Премьер-министр уже не раз бывал тут и, как всегда, поражался простоте этой комнаты. Она была овальная, со стенами, до середины выложенными панелями, и простым серым ковром на полу; главным в ней был широкий стол, стоявший в центре, мягкое крутящееся кресло за ним, а за креслом — два флага с золотой бахромой: звездно-полосатый и президентский. Напротив окон от пола до потолка и стеклянных дверей, выходящих на террасу, справа от стола стоял обитый атласом диван. Сейчас на диване сидели Артур Лексингтон и адмирал Левин Рапопорт, маленький сухопарый мужчина в аккуратном коричневом костюме, с хищным лицом и непомерно крупной головой, отчего он казался карликом. Оба мужчины встали при появлении президента и премьер-министра.
— Доброе утро, Артур, — тепло поздоровался с Лексингтоном президент и протянул руку. — Джим, вы, конечно, знаете Левина.
— Да, — сказал Хоуден, — мы знакомы. Как поживаете, адмирал?
— Доброе утро.
Адмирал коротко, холодно кивнул. Он редко позволял себе нечто большее, давая понять, что не любит пустой болтовни, как и светских ритуалов. Адмирал — чрезвычайный помощник президента — демонстративно отсутствовал на официальном банкете накануне вечером.
Четверо мужчин уселись, и слуга-филиппинец тотчас вкатил столик с напитками. Артур Лексингтон выбрал виски с водой, президент — херес. Адмирал Рапопорт отказался, покачав головой, а перед Джеймсом Хоуденом слуга с улыбкой поставил стакан виноградного сока со льдом.
Пока слуга возился с напитками, Хоуден исподтишка наблюдал за адмиралом, вспомнив, что он слышал (некоторые говорили), будто этот человек обладает теперь не меньшей властью, чем президент.
Четырьмя годами ранее капитан американского флота Левин Рапопорт был обычным военно-морским офицером на грани принудительной отставки — принудительной потому, что начальники-адмиралы дважды не давали ему повышения, несмотря на блестящую широко разрекламированную карьеру пионера подводной стрельбы межконтинентальными ракетами. Беда была в том, что почти никто не любил Левина Рапопорта и поразительное количество влиятельных начальников и вовсе активно ненавидело. Последнее главным образом объяснялось давно устоявшейся привычкой Рапопорта быть всегда абсолютно уверенным в своей правоте во всех основных вопросах военно-морской обороны — он никогда не упускал случая сказать: «Я ведь говорил», — и назвать по имени того, кто был с ним не согласен.

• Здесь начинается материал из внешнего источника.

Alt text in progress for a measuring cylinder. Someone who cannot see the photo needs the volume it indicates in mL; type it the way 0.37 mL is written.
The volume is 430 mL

Добавьте к этому огромное тщеславие (вполне оправданное, но тем не менее неприятное), плохие манеры, нетерпимое отношение к «каналам» и бюрократии и нескрываемое презрение к тем, кого капитан Рапопорт считал интеллектуально ниже себя, а таких было большинство.
Однако высшее морское начальство, решив отправить в отставку своего несговорчивого гения, не предполагало, какой поднимется крик — в конгрессе и в народе — о потере для страны, если мозг Рапопорта не будет активно участвовать в ее делах. Как кратко высказался один конгрессмен: «Черт побери, да нам же нужен этот мерзавец!»
Соответственно флот, основательно подталкиваемый сенатом и Белым домом, сошел со своей позиции и дал капитану Рапопорту чин вице-адмирала, не отправив его таким образом в отставку. Двумя годами позже и двумя рангами выше, после серии новых блистательных свершений президент извлек Рапопорта (теперь уже полного адмирала и ставшего еще более нетерпимым) из военно-морского флота и сделал главой своего президентского аппарата. Всего через две-три недели благодаря усердию, быстроте принятия решений и способностям новоназначенный уже обладал куда большей властью, чем его предшественники — Гарри Гопкинс, Шерман Адамс или Тед Соренсон.
С тех пор список его непосредственных достижений, известных и неизвестных, внушительно вырос; программа взаимопомощи зарубежным странам, хотя и запоздалая, приносила Америке уважение вместо презрения; в стране политика в области сельского хозяйства, против которой отчаянно боролись фермеры, утверждая, что она не сработает, приносила успех (как с самого начала и утверждал Рапопорт); усиление работы в науке и долгосрочная перестройка научного образования и исследований, а в правовой сфере — удар по промышленному мошенничеству с одной стороны, а с другой — чистка профсоюзов и отправка в тюрьму Люфто, главного гангстера в рабочем движении.
Кто-то (вспомнил, как Джеймс Хоуден) в интимном разговоре спросил президента: «Если Рапопорт так хорош, почему он не сидит на вашем месте?»